Gözüm
Başbakan’ı dün Beşiktaş’ta annelerin, çocukların, eşlerin ve adaletsizliğe
karşı seslerini yükseltenlerin katıldığı “Sessiz
Çığlık” mitinginde aradı! Önceki gün Ergin
Saygun’un cankızı Ece’yi arayıp
geçmiş olsun dileklerini ilettiğini öğrendikten sonra, acaba Başbakan
hastahaneye de gider mi, diye yaptığımız esprinin gerçekleştiğini gördük! Tabii
aynı gün hem hastahane hem Sessiz Çığlık zor olurdu!!!
Umarım uzun zamandır
ortaklık ettiği Silivri savcıları, Başbakan hakkında, terör örgütüne yataklık,
gizli üyelik, destekçilik, örgütü kamuoyunda haklı göstermek vb gibi, icat
edilebilecek binbir suçtan birine sokarak, soruşturma açmaz. Vallahi bunu
yapsalar zerre kadar şaşırmam! Çünkü o savcılar, o yargıçlar “çok tutarlı”

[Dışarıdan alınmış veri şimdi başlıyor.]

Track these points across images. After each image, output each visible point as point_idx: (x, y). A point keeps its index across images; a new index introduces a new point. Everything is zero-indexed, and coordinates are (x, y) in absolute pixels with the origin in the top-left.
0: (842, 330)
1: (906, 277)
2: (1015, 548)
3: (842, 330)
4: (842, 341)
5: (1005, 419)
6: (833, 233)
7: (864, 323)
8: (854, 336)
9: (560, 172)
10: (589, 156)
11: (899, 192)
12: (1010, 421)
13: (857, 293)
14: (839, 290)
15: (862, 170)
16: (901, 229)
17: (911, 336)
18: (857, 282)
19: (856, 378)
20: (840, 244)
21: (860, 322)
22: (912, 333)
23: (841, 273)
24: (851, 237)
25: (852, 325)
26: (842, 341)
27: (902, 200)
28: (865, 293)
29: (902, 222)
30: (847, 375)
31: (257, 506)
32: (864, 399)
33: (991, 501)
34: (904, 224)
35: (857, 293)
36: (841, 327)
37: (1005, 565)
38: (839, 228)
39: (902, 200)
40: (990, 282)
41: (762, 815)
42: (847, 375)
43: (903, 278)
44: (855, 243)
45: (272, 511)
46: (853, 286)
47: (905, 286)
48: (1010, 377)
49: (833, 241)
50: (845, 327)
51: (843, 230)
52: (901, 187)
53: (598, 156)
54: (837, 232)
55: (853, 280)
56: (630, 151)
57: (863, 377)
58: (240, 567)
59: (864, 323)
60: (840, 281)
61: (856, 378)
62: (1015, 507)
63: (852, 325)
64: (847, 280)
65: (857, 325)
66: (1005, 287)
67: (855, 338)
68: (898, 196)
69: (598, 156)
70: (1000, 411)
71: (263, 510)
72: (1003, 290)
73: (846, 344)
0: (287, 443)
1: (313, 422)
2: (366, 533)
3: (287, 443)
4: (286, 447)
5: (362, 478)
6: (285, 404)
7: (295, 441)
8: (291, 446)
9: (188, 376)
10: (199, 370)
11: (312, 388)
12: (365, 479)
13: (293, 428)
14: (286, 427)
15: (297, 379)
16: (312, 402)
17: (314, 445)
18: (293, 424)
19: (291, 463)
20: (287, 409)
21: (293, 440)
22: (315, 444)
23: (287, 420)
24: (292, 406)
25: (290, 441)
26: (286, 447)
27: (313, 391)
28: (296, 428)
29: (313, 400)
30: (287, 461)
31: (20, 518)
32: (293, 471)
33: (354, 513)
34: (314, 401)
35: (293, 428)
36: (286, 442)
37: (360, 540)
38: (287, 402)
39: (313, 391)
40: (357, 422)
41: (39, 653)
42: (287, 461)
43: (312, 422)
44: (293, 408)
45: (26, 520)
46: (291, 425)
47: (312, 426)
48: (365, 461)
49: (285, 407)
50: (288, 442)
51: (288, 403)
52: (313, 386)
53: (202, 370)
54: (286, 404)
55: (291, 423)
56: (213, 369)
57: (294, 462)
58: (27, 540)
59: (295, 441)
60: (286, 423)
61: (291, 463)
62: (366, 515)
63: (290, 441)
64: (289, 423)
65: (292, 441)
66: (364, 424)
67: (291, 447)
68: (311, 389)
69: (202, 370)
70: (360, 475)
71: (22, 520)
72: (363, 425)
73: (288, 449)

insanlar, cehenneme gidecek kadar
inançlılar; bu nedenle bir soruşturma açsalar RTE bunu çoktan haketti bile
derim, ortaklığa bu kadar büyük ihanet cezasız kalmamalı!!!
***
Başbakanın başına taş mı düştü, demiyeceğim. Dün
miting alanında çok dinlediğim “iyi
polis-kötü polis” gibi, hiç de siyasi yönü olmayan düüncelerle de ilişkim
yok.
Başbakan Balyoz
ve Ergenekon davalarının hukuk ve uyduruk suç rezilliğini gördü, içerideki
subaylarımızın “temiz” olduklarına inandı, dışarıdaki ailelerinin çığlıklarına
dayanamadı ve hidayete erdi- merhamete geldi de demiyeceğim. Komik olur! Çünkü,
bu tür büyük siyasi –iktidar- oyunlarında ve hesaplarında vicdan, merhamet,
korku vb’nin yeri olmadığını da biliyorum. Özellikle Başbakan ve hedefleri söz
konusu olduğunda!
Bugünün
işaretlerini son bir-iki aylık yazılarımda zaten belirtiyordum. RTE yeni bir
siyasi döneme giriyor. Hayatının en büyük meydan okumasına hazırlanıyor. Bu
yeni dönemin adı, Başkanlık Anayasasını
bu millete kabul ettirmek ve bugüne kadar çağdaş tarihin görebileceği, Atatürk’te bile olmayan en büyük
yetkilerle ülkenin tek egemeni olmak.
Böyle bir hedef
koyarsanız, bundan önceki etaplarda çoktan aştığınız ve amacınıza ulaştığınız
konulara artık takılıp kalmazsınız. Bitirilmiş süreçlerin size ayak bağı
olmaması gerekir. Ayağınızdaki Silivri’nin kalın zincirleri ile böylesine büyük
bir siyasi hedef yarışına çıkamazsınız.. Bu çok temel bir siyaset kuralıdır. O
zincirleri bir şekilde kıracak veya iyice hafifleteceksiniz ki, sahnede yeni
rolünüzü tam oynayasınız..
***
Başbakan bunun
işaretlerini bir süredir veriyordu. Silivri’deki yargılamalara ilişkin
“şikayetlerini” son iki haftada çok sık dile getirir oldu!
Ergin Saygın
Paşa’nın kızı Ece’yi telefonla araması ve arkasından hastahane ziyareti..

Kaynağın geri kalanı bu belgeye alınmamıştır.